A onda de esperança que antes me sustentava evaporou no ar, dando lugar a uma sensação ainda mais pesada de frustração. Minhas mãos estavam suadas, e o nó no estômago parecia apertar mais a cada passo que dava. Eu estava perdido, buscando respostas que não estavam ali.
Quando o sinal finalmente tocou, indicando o fim das aulas, o som parecia um lembrete cruel de que meu tempo havia acabado.
Caminhei para casa devagar, com o peso no peito agora transformado em algo quase insuportável.
Ao chegar, meu olhar foi direto para a casa ao lado, onde Kaori morava. Por um momento, fiquei parado na frente da porta, a mão hesitando a centímetros da campainha.
— E se ela nem quiser me ver agora? — murmurei para mim mesmo, tentando reunir coragem.
Toquei a campainha, mas ninguém respondeu. Esperei, insisti uma segunda vez, mas a única coisa que recebi foi o silêncio.
Suspirei fundo, e a frustração transbordou. Senti a necessidade de fazer algo, de dizer algo a ela… mas agora parecia tarde demais.

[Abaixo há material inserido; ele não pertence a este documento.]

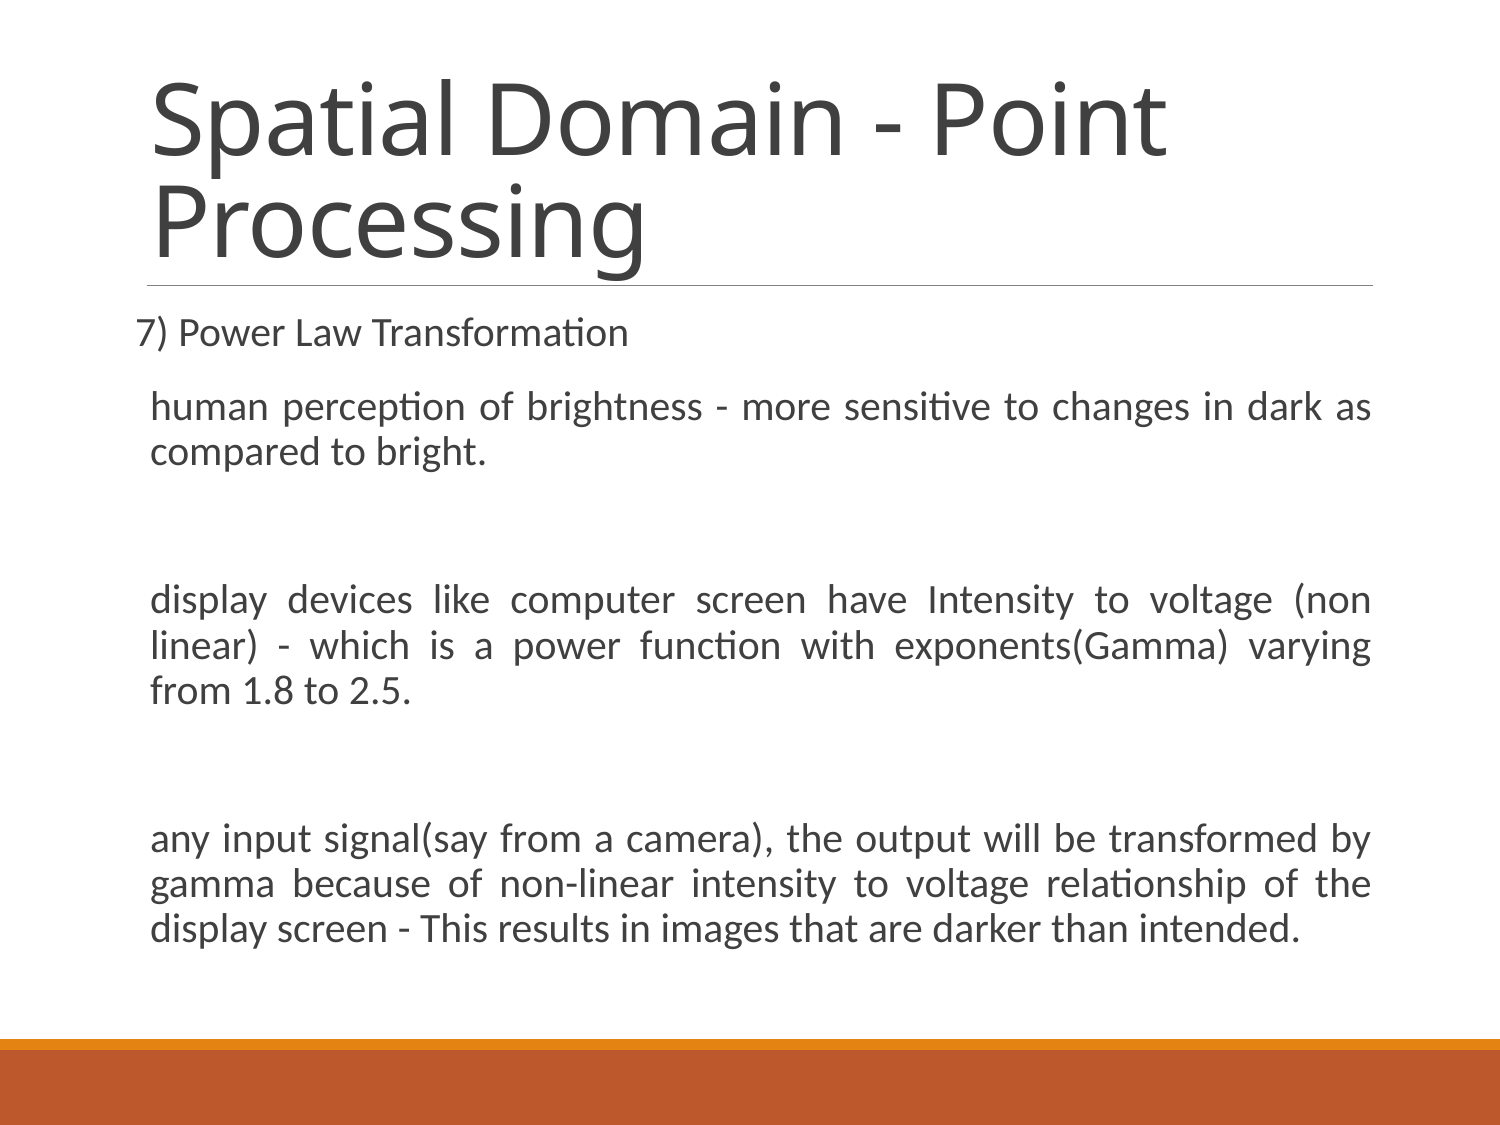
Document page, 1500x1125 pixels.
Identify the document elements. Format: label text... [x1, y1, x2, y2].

Por que eu fiz aquilo? Por que eu perdi o controle com ela, logo com ela?
Subi para o meu quarto, e o ambiente que antes era meu refúgio agora parecia estranho, vazio. O cheiro familiar de papel e tinta, a mesa cheia de anotações da minha história, tudo parecia distante, como se pertencesse a outra pessoa.
Sentei-me na cama e fechei os olhos, tentando organizar os pensamentos, mas a culpa não dava trégua.
As palavras de Kaori ecoavam em minha mente, junto com minha resposta áspera. Eu sabia que ela só queria ajudar, e mesmo assim…
Me joguei para trás, encarando o teto como se pudesse encontrar uma resposta ali. Mas tudo o que sentia era um nó apertado na garganta, uma sensação de arrependimento que parecia crescer mais a cada segundo.
Eu precisava resolver isso. Eu precisava me desculpar, de verdade, e mostrar a ela que eu não queria dizer aquilo.
Mas, por enquanto, tudo o que consegui fazer foi ficar ali, imóvel, consumido pela frustração e pela culpa, perguntando-me como poderia ter deixado as coisas chegarem a esse ponto.